The men found that the highest shelf inside the smoker and its outer edges are often the hottest parts, making those spots ideal for smoking briskets rather than ribs.
They tested how much wood to use, how to get it burning, and what ratios of hickory and cherry produced the best-tasting bites.
"Barbecue is a funny thing," Shockey says. "People are very opinionated and have their own ideas, and here in South Florida, you have everybody from different places." Making everyone happy, he adds, is like "walking a fine line."
But he tries. If you're partial to the briskets and dry rubs of Texas, Red Cow's got you. The beloved pulled-pork shoulders of the Carolinas are on the menu too — and a bottle of vinegary sauce sits on each table, along with a sweet-molasses-and-tomato-based sauce that would be a hit in Kansas City.

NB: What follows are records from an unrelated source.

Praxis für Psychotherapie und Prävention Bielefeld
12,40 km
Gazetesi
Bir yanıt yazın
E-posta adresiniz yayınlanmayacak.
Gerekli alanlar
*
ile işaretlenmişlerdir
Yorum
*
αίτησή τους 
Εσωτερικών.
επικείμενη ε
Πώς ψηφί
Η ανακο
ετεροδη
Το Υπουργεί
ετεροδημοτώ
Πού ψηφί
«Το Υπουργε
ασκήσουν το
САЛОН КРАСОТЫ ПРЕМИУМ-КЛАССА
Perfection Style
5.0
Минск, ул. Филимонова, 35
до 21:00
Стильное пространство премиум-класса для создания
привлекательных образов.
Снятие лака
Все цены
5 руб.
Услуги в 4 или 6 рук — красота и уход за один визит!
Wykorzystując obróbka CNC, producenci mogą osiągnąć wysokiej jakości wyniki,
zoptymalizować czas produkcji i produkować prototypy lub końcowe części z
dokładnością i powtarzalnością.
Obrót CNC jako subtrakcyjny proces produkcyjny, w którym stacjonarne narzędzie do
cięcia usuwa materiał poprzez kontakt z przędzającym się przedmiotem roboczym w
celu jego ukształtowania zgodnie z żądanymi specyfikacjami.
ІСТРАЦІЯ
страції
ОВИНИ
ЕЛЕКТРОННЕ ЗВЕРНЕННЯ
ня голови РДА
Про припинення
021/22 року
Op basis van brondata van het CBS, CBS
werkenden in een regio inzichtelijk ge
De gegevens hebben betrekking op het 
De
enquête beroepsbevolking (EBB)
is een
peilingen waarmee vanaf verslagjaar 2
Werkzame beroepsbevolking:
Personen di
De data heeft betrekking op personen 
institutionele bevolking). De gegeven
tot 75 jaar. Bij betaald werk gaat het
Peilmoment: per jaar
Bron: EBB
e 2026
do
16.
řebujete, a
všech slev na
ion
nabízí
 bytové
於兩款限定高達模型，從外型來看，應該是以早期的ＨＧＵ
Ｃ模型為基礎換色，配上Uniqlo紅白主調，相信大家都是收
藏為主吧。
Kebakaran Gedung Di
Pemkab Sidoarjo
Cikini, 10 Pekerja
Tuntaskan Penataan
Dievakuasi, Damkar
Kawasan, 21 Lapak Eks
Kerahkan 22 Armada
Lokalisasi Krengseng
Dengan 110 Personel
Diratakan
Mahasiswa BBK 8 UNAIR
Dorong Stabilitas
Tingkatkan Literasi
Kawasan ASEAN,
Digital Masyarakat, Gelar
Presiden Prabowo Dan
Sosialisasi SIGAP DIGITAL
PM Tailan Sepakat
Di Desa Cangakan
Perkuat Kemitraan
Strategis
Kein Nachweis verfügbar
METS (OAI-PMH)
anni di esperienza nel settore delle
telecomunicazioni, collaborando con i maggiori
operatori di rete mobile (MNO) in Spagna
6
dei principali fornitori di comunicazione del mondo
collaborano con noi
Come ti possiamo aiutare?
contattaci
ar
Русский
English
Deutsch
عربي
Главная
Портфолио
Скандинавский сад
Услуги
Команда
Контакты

Wolf and Shockey say they see Red Cow as a restaurant that serves barbecue rather than as a barbecue restaurant. Still, other dishes couldn't clear the high hurdle set by the slow-smoked meats.
For instance, the jalapeño and cheddar sausage inside a smoked link sandwich ($10) is closer in texture and flavor to a hot dog than a sausage. It's not split lengthwise in the kitchen and is a bit messy to eat, the accompanying peppers and onions, along with any barbecue sauce, falling out of the back end of a soft hoagie roll. The Burnt Ends Shepherd's Pie ($17), studded with perfect cubes of brisket ends, came out too salty when I tried it.
However, the day's daily smoked fish dip ($13) — meaty swordfish studded with tomato and bacon and served with tortilla chips — is a smart combination. It offers the smoky flavor you look for in barbecue without any of the stomach-stretching pain that follows eating an ungodly large portion of meat. An avocado salad with a grapefruit vinaigrette and a sweet watermelon salad with a jalapeño vinaigrette offer something on the lighter side.
There's even a "No Meat" combo ($14) that allows diners to combine four sides. It's a fair offering for the wayward vegetarian who stumbles inside. Definitely try the crispy outside/fluffy inside hush puppies, the sweet and smoky baked beans, and the creamy, garlicky cauliflower puree that easily stands in for mashed potatoes.
But if you visit Red Cow, do it for the meat. And be sure to also order one (or two) dishes of the iron skillet corn bread ($9). It's a sweet, cakey-on-the-inside, crispy-on-the-outside round of supple bread, studded with kernels of sweet corn. It's so moist, I'd almost call it juicy. Facing death would be easy if coffin makers begin lining boxes with this stuff instead of pillows.